Com apresentação de Isadora de Araújo Pontes (tradutora de Annie Ernaux no Brasil), a obra se insere em uma tradição autoficcional que parte da experiência individual para dialogar com uma vivência coletiva. “A obra de estreia de N.Netta na literatura é uma narrativa retrospectiva sobre uma experiência extremamente íntima da narradora, que, ao mesmo tempo, evoca a experiência de milhares de outras mulheres”, escreve Isadora na apresentação.
A autora afirma que a escassez de romances brasileiros que tratem do aborto foi um dos impulsos para a escrita, ao lado da leitura de O acontecimento, de Ernaux, e Dezessete anos, de Colombe Schneck. Diferentemente das autoras francesas, que escreveram em contextos de legalidade, N.Netta destaca que seu livro foi concebido em um cenário de dupla ilegalidade: tanto a experiência narrada quanto o momento da escrita ocorrem sob a vigência da proibição no Brasil.

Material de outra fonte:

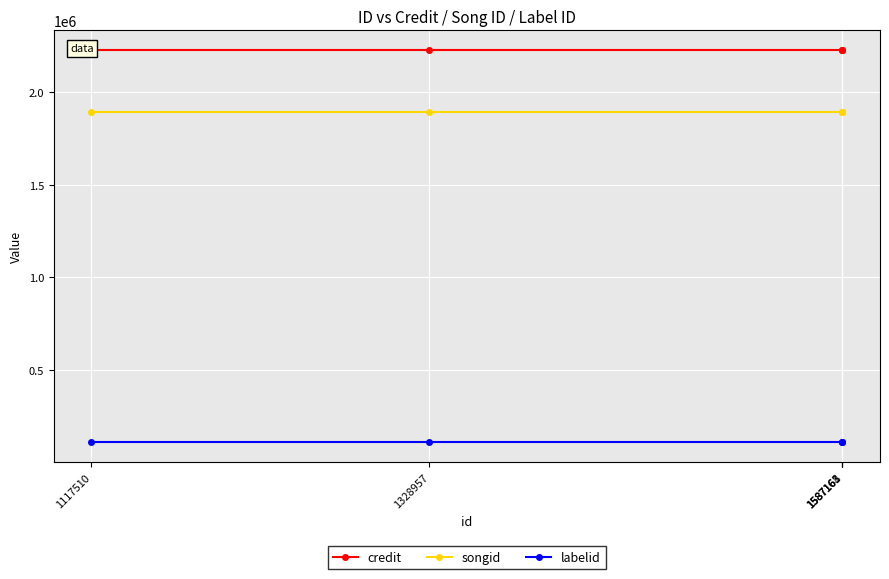

At which label does credit reach its peak?

1117510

Formada em Jornalismo pela PUC Minas, mestra em Teoria da Literatura pela UFMG e especialista em Escrita Criativa, a autora levou cerca de um ano para concluir o romance. Segundo ela, um dos principais desafios foi encontrar a voz narrativa em primeira pessoa e lidar com a exposição que o tema impõe. N.Netta trabalha em seu segundo romance, que dialoga com o livro de estreia.